Governo e montadoras estudam incentivo menor e prazo maior para "Rota 2030"
"O céu está ficando azul", disse o presidente Michel Temer, mas discussão persiste; Montadoras lutam por anúncio até maio
Há grandes chances de que o anúncio do programa "Rota 2030", que condensa novas regras para o setor automotivo brasileiro, seja feito de fato no começo do mês de maio. Para isso, as fabricantes terão de abrir mão de algumas premissas no "braço de ferro" com o governo. Segundo Antonio Megale, presidente da Anfavea (Associação Nacional dos Fabricantes de Veículos Automotores) e diretor de assuntos governamentais da Volkswagen, afirmou nesta terça-feira, "a expectativa é que avanços sejam feitos ainda esta semana", mas o incentivo do governo pode ficar abaixo do R$ 1,5 bilhão.
"O valor de incentivo é difícil precisar, pode ser reavaliado para baixo", afirmou Megale.
Essas declarações foram feitas pelo executivo após reunião nesta tarde envolvendo o presidente da República, Michel Temer, os ministros da Fazenda, Eduardo Guardia, do MDIC (Indústria, Comércio Exterior e Serviços), Marcos Jorge, da Casa Civil, Eliseu Padilha, do Secretário da Receita, Jorge Rachid, da Anfavea, da Abeifa (associação das marcas importadoras sem fábrica no país), Fenabrave (associação dos lojistas) e do Sindipeças (que reúne os fornecedores nacionais).

Requisitos do exercício – Retorne, sem nenhuma alteração, o trecho da notícia acima sobre o programa Rota 2030 que começa nas palavras "Essas declarações foram" e termina em "os fornecedores nacionais).".

Listagem de dados:
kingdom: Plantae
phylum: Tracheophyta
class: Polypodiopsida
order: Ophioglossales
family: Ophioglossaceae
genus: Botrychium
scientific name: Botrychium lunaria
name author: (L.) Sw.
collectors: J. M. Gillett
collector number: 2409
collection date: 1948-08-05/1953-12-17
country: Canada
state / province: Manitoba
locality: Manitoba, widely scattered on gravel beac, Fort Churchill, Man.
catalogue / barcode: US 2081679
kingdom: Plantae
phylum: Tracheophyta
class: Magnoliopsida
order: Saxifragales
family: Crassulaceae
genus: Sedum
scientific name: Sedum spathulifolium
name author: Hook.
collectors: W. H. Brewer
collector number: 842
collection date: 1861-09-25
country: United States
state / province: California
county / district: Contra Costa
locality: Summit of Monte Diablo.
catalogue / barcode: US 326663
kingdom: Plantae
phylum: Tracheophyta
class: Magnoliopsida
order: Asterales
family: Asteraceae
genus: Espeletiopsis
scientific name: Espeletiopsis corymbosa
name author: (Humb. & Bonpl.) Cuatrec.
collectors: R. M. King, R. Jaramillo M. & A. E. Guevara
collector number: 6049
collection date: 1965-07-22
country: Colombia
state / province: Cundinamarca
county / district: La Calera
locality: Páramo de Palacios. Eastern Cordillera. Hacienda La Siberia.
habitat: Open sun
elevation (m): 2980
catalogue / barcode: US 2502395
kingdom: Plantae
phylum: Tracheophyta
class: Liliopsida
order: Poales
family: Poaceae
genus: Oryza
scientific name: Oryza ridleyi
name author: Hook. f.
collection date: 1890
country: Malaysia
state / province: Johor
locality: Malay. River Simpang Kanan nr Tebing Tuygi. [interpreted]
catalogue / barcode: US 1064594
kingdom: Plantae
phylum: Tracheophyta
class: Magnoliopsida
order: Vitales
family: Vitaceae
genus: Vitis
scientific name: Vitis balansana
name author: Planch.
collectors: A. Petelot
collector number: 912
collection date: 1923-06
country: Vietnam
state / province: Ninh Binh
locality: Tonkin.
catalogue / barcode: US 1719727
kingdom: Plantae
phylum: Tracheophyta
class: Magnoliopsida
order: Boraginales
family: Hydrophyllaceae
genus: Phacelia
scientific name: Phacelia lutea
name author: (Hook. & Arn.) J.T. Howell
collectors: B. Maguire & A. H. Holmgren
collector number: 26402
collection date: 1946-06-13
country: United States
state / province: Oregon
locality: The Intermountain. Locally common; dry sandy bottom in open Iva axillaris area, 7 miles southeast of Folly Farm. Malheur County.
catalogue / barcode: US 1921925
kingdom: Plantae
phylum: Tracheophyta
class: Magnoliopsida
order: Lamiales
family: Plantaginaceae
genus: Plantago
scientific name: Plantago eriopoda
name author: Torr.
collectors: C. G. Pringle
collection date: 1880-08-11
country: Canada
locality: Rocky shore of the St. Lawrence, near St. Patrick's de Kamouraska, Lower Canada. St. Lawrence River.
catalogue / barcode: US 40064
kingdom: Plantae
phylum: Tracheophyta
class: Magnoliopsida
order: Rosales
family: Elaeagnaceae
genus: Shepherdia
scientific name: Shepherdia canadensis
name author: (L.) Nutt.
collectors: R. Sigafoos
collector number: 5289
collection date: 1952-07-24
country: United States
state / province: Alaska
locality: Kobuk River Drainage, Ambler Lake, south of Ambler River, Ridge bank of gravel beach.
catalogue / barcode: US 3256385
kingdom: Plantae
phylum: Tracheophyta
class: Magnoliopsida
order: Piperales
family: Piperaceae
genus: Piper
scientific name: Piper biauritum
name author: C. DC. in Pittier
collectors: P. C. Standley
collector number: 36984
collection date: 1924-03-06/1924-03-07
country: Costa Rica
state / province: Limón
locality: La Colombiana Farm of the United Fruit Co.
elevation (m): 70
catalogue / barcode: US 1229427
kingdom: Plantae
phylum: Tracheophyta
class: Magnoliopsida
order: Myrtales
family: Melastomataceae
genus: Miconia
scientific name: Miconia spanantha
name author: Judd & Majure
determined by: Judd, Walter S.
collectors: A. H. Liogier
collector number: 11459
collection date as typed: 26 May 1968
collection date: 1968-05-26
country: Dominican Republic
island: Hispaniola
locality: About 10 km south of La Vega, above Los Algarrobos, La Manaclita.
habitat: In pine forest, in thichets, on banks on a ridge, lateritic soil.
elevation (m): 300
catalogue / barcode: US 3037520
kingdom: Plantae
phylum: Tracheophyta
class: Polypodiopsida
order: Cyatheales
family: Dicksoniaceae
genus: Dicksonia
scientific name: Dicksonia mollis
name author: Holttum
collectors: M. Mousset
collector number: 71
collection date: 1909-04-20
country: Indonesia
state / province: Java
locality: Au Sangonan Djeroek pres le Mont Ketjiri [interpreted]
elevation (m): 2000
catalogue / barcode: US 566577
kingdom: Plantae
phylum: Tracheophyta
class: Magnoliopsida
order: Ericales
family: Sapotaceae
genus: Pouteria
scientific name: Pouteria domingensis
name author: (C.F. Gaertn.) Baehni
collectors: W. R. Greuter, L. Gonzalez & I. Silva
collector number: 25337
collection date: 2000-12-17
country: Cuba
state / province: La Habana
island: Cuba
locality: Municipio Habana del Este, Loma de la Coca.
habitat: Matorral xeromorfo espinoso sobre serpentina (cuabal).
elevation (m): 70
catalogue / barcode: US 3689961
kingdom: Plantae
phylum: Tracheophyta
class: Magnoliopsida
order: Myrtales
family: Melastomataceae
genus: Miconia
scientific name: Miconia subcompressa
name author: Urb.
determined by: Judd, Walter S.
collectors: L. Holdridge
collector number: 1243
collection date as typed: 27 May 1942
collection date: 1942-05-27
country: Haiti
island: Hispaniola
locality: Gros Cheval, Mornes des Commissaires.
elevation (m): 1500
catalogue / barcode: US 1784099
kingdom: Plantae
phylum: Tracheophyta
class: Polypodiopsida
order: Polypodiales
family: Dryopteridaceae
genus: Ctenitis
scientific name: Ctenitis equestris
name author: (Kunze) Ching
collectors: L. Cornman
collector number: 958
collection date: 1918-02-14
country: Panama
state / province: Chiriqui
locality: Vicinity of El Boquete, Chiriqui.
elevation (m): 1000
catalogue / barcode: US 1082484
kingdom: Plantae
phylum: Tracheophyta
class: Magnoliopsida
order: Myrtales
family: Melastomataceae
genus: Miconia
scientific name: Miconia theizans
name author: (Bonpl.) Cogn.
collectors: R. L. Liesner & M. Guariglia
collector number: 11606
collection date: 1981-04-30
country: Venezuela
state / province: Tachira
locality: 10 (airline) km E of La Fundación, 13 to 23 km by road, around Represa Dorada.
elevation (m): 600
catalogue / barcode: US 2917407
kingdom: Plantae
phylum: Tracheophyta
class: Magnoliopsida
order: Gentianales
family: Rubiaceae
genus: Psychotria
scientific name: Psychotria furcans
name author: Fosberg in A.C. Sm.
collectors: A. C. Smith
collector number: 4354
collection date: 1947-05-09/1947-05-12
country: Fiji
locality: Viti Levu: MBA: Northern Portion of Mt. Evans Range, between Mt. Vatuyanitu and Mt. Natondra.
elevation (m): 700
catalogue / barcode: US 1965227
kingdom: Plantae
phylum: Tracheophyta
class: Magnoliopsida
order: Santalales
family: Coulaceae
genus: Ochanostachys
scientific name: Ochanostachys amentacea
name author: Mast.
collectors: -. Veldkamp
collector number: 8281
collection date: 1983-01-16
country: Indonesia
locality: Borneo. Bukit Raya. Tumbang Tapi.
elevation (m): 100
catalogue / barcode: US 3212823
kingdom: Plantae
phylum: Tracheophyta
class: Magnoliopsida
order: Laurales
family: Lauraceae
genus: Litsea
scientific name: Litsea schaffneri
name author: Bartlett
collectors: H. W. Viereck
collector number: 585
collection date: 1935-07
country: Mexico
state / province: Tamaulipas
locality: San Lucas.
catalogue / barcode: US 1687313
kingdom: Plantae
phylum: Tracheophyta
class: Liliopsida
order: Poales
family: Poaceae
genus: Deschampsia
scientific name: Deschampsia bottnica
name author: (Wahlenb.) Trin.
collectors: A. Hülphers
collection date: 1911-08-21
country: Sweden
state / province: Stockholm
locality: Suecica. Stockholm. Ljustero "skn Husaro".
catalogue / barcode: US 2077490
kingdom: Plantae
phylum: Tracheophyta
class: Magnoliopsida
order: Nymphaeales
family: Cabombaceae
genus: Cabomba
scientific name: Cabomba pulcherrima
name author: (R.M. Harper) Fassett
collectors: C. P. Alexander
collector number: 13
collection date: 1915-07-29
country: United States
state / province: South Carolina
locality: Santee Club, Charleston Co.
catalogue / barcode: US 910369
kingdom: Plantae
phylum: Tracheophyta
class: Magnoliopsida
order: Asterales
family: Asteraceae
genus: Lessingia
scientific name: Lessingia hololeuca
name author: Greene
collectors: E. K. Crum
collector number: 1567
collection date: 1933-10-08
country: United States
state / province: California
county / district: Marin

Resposta final –
Essas declarações foram feitas pelo executivo após reunião nesta tarde envolvendo o presidente da República, Michel Temer, os ministros da Fazenda, Eduardo Guardia, do MDIC (Indústria, Comércio Exterior e Serviços), Marcos Jorge, da Casa Civil, Eliseu Padilha, do Secretário da Receita, Jorge Rachid, da Anfavea, da Abeifa (associação das marcas importadoras sem fábrica no país), Fenabrave (associação dos lojistas) e do Sindipeças (que reúne os fornecedores nacionais).